From the AWS documentation,

"Failover routing policy – Use when you want to configure active-passive failover"

"Multivalue answer routing policy – Use when you want Route 53 to respond to DNS queries with up to eight healthy records selected at random"

Imagine a scenario where you had servers in California, USA and North Virginia, USA, but all of your customers are in N. Virgina. Using Failover Routing you can have all of your traffic go to N. Virgina when it’s online and only to California when it’s not. If you were to use the same servers in Multivalue Answer Routing then you would effectively see a 50/50 split of traffic going to both. Your customers going to California may see a degraded user experience. 

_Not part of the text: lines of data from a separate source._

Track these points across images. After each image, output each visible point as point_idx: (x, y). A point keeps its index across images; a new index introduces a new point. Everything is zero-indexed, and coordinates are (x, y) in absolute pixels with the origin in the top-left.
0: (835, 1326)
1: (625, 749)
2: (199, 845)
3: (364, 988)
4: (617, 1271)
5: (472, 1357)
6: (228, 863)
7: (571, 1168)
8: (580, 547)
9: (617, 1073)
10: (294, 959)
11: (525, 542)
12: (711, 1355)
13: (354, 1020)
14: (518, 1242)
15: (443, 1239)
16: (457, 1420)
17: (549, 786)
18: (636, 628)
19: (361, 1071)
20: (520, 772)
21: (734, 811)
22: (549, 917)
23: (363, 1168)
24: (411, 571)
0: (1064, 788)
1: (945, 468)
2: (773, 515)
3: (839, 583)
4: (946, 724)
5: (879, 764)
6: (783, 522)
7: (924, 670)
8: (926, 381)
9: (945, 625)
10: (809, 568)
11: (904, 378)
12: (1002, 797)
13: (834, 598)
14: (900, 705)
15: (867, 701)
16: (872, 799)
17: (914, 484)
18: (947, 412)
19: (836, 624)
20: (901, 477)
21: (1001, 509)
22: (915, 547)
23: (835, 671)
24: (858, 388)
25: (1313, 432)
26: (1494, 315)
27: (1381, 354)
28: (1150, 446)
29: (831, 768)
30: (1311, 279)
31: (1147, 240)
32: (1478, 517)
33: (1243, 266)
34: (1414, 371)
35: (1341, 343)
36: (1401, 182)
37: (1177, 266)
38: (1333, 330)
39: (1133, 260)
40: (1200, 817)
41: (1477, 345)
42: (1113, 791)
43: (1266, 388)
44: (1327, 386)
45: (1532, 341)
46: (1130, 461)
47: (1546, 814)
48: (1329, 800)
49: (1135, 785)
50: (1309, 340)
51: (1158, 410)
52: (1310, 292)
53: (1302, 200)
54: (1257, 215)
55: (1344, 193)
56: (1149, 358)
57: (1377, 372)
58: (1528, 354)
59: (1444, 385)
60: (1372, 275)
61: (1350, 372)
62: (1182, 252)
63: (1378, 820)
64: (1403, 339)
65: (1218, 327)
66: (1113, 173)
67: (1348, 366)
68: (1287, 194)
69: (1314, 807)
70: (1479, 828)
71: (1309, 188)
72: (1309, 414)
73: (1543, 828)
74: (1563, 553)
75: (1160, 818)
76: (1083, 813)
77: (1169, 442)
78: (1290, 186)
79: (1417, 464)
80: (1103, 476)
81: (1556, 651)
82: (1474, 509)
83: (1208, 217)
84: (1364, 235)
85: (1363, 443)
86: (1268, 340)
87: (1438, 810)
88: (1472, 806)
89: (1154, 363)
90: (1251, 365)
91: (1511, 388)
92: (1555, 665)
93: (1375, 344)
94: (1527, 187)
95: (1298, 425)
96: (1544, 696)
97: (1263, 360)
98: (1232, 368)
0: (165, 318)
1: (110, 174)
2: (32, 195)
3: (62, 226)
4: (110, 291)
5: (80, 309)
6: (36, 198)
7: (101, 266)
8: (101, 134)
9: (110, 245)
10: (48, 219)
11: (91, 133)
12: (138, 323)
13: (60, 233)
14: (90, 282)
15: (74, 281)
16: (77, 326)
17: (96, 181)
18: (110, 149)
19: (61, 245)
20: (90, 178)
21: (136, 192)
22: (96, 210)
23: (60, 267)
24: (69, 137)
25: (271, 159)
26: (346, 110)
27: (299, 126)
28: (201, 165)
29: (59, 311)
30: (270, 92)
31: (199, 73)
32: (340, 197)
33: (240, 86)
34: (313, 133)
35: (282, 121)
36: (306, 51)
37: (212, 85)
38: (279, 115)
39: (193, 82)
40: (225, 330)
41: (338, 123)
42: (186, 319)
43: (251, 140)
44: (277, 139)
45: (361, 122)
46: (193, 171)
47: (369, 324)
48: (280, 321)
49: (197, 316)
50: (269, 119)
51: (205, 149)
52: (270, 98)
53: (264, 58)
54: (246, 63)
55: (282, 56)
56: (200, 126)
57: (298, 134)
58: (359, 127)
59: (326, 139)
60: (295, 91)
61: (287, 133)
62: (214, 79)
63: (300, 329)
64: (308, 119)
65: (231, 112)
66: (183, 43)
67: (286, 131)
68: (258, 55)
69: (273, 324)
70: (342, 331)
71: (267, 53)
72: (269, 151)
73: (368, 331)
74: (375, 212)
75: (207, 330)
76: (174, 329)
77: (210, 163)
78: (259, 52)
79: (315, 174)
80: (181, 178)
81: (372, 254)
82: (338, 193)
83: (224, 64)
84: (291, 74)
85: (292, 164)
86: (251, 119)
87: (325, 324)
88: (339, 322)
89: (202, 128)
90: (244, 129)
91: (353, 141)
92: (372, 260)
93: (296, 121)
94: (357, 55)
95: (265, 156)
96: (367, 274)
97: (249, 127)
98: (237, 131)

https://docs.aws.amazon.com/Route53/latest/DeveloperGuide/routing-policy.html

Basically, Multivalue policy is just a simple routing policy that uses health checks to automatically failover

On the other hand, Failover policy does its failover in a manual way where you have to set your active(primary destination) and passive (backup destination) for failovers

From my understanding, in short, Failover Policy puts the management of the "failure re-routing" on AWS (as long as you have configured the health checks), while Multivalue Answer Policy puts the management of the "failure re-routing" on client applications (no health check required).

Long story short would be:

Multivalue does a Round Robin around healthy targets, which means that it will randomly access any healthy target and you have no control over it [as it does not have any weight]. So, if you define 4 records, and 3 are healthy, the client will access any of those 3, randomly without any definition being made to select one of those 3. That is why it is considered a real basic load balancing capability on Route53’s behalf. You can have up to 8 multivalue records.

Failover, only allows you to set a primary and a secondary. Will go always to the Primary unless it goes down. So, if the client, anywhere at anytime, tries to access some kind of resource, it will access only the Primary record unless it is in an unhealthy state, which will rely it to the secondary one. You can only have 2.